Provincial status?

Published June 11, 2022
The writer, a former foreign secretary, is director general of the Institute of Strategic Studies Islamabad, and author of Diplomatic Footprints.
The writer, a former foreign secretary, is director general of the Institute of Strategic Studies Islamabad, and author of Diplomatic Footprints.

FOR decades, the territories comprising Gilgit-Baltistan have remained under the administrative control of the Pakistan government. Its political destiny has been linked to the Kashmir dispute between India and Pakistan. Pending a final settlement of the dispute, successive Pakistani governments have focused on granting maximum possible administrative autonomy to GB, whereas the people of GB have consistently expressed their desire to join Pakistan as a regular province.

Three developments in recent years kindled a ray of hope for the people of GB. First, the GB committee set up by prime minister Nawaz Sharif recommended in March 2017 that GB be accorded a status akin to a Pakistani province. The provincial status was to be provisional so that Pakistan’s principled position on the Kashmir dispute was not undermined.

Second, the Supreme Court of Pakistan, in its judgement of January 2019, ordered conferral of constitutional status and rights to GB residents at par with other citizens of Pakistan.

Third, the government of prime minister Imran Khan announced in 2020 its decision to grant provisional provincial status to GB. The people of GB were excited at the prospect of finally fulfilling their aspirations of joining Pakistan as a province of the country. However, despite the best of intentions, the status quo could not be broken.

We shouldn’t adopt a ‘wait and see’ approach to GB.

The Kashmir dispute is an unfinished agenda of the partition of British India. As per the provisions of the Independence Act, the Muslim majority state of Jammu and Kashmir should have been a part of Pakistan. However, India occupied the state pursuant to a controversial instrument of accession. Pakistan does not regard that accession to be legal and insists that the matter should have been referred to the people of Jammu and Kashmir to decide if they wished to join Pakistan or India.

The second legal basis for Pakistan’s stance is that under the UNSC resolutions, there should be a plebiscite administered under UN auspices to ascertain the wish of the Kashmiris. Regrettably, India has refused to accord the people of occupied Kashmir their inalienable right to self-determination provided for in the UNSC resolutions.

Meanwhile, the constitutional status of GB as a part of Pakistan has remained in limbo. The prospects of India implementing the UNSC resolutions are slim because it has leveraged its size, military muscle, and economic weight to resist pressures from the international community to grant Kashmiris the right to self-determine their destiny. The emboldened Indian leadership has gone a step further and embarked on demographic and electoral engineering to modify the very identity of Kashmir. Under these circumstances, it is worth pondering whether the status of GB should remain a victim of India’s intransigence and unwillingness to follow international law.

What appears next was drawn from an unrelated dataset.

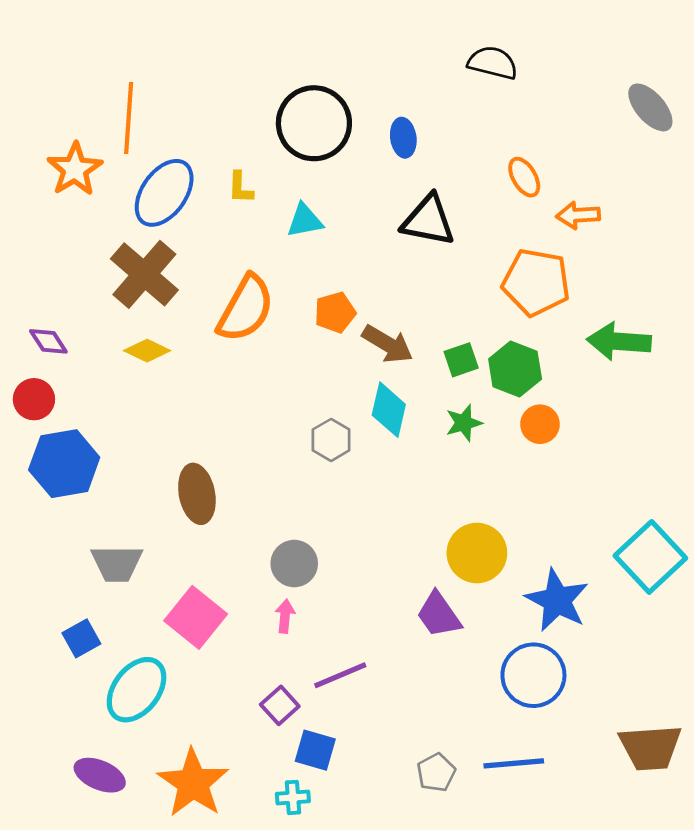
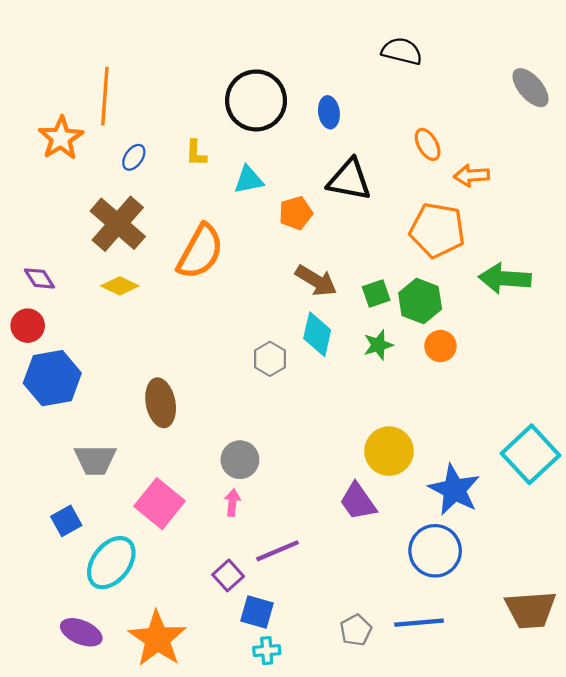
blue ellipse: (164, 193) -> (134, 157), size x0.5
orange pentagon: (335, 312) -> (296, 213), moved
cyan cross: (293, 797) -> (267, 651), moved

Those arguing for integrating GB with Pakistan contend that the suzerainty of the maharaja of Kashmir over the territories of GB was at best notional. Further, the people of these territories had never accepted Dogra rule, and in 1947, they wasted no time in pronouncing their verdict to join Pakistan. The then Gilgit Agency, for instance, formally acceded to Pakistan in November 1947, and the government of Pakistan even appointed a political agent to take over in Gilgit.

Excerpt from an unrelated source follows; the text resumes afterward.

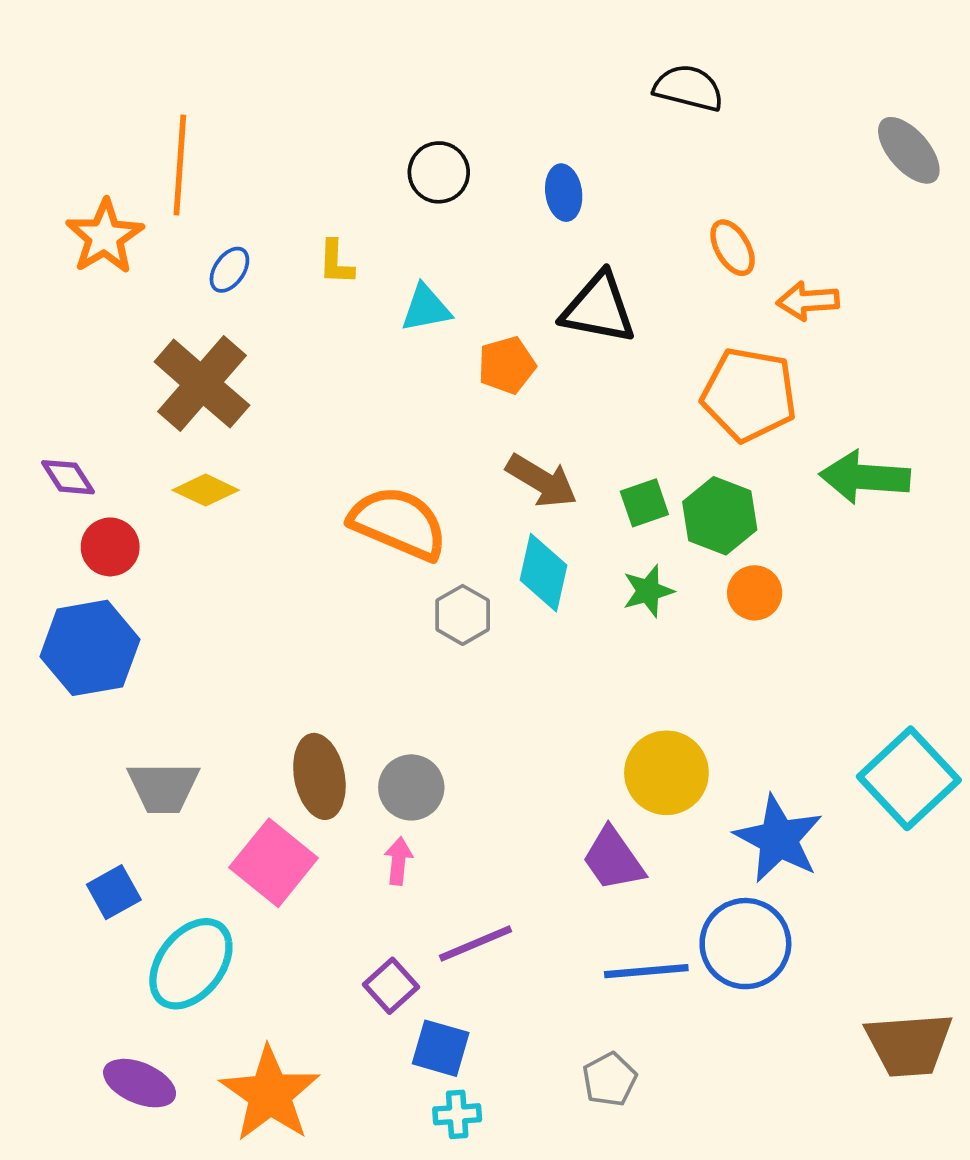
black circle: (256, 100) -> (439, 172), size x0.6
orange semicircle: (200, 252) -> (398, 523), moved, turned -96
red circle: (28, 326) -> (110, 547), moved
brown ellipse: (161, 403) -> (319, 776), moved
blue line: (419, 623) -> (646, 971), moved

Yet, it can be argued that integrating GB could have implications for Pakistan’s legal position on the Kashmir dispute. So, it would be prudent to keep the integration of GB with Pakistan provisional and subject to a final settlement of the dispute. The moot point here is that the people of GB have been living pra­­ctically as Pak­istanis for seven decades and justifiably expect their rights as citizens of Pakistan formally recognised. Fur­ther, to avert any misunderstanding, Pakis­tan would need to assure the Kashmiri leadership on both sides of the LoC that granting full rights of citizenship to the people of GB is an interim measure and without prejudice to the final settlement of the Kashmir dispute.

What we cannot and should not do is to adopt a ‘wait and see approach’. In the evolving regional geopolitics, GB not only provides the vital geographical link to China but is also central to the implementation of CPEC. Formal integration of GB into Pakistan will not only give full constitutional protection to CPEC-related investments in GB but also attract other international investments to GB, especially in the hydropower sector. Lest we forget, there are forces at play to disrupt China’s link with Pakistan through GB. It is, therefore, a strategic imperative that GB be integrated with Pakistan as a provisional province without further delay and its people be recognised as citizens of Pakistan with full rights admissible under the Constitution of Pakistan.

The writer, a former foreign secretary, is director general of the Institute of Strategic Studies Islamabad and the author of Diplomatic Footprints.